Written request 1
Copy out every one of the rows that follow the news text below, character for character.

Document extract
....................

ALBANY, Ore. (AP) — A trial that could shape how Oregon harvests its forest trust lands is underway, with 14 counties and dozens of smaller taxing districts saying they want $1.4 billion because the state has failed to manage them for the “greatest permanent value” as required.

The trial began Thursday in Linn County Circuit Court and is expected to last three weeks, the Albany Democrat-Herald reported .

The breach-of-contract lawsuit has its origins in the Great Depression, when thousands of acres of timberlands were harvested by privately owned companies. The landowners abandoned the lands to the county after cutting the trees, figuring it wasn’t worth it to replant and then wait 40 to 60 years to harvest again.

But the counties didn’t want the properties, either, and couldn’t afford to reforest them. Working with the state, the counties turned the timberlands over to the Board of Forestry, with the understanding that the state would replant and share the income with the counties upon harvesting, managing for the “greatest permanent value.”

The counties sued nearly four years ago, claiming that the state breached that contract when it enacted new rules since 2001, when it adopted a plan that emphasizing the protection of wildlife, clean water and recreation. They say their share of revenues from the state’s six state forests, totaling more than 1,000 square miles, has fallen by $35 million per year.

“This lawsuit is all about economic development and jobs,” said David Yamamoto, a Tillamook County commissioner and chair of the Council of Forest Trust Land Counties. “This deal, this contract, was made many years ago, in the ’30s and ’40s, but unfortunately production from our forestlands is not what it could be.”

During opening statements before a 14-person jury Friday, state’s attorney Scott Kaplan said the contract between the state and counties has always included consideration of values other than economics, such as clean air, clear water, recreational opportunities, wildlife habitat and erosion control. He said the plaintiffs want to see the lands managed like an “industrial tree farm from the Cascades to the Pacific.”

....................

Given information
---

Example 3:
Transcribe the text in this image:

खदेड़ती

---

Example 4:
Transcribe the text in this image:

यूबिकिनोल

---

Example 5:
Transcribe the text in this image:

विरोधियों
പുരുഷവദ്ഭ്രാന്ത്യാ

....................

Written request 2
In the article on the Oregon forest trust lands trial, rewrite the passage from "The counties sued" to "million per year.", changing "recreation" to "tourism".

Exercise solution 1
---

Example 3:
Transcribe the text in this image:

खदेड़ती

---

Example 4:
Transcribe the text in this image:

यूबिकिनोल

---

Example 5:
Transcribe the text in this image:

विरोधियों
പുരുഷവദ്ഭ്രാന്ത്യാ

Exercise solution 2
The counties sued nearly four years ago, claiming that the state breached that contract when it enacted new rules since 2001, when it adopted a plan that emphasizing the protection of wildlife, clean water and tourism. They say their share of revenues from the state’s six state forests, totaling more than 1,000 square miles, has fallen by $35 million per year.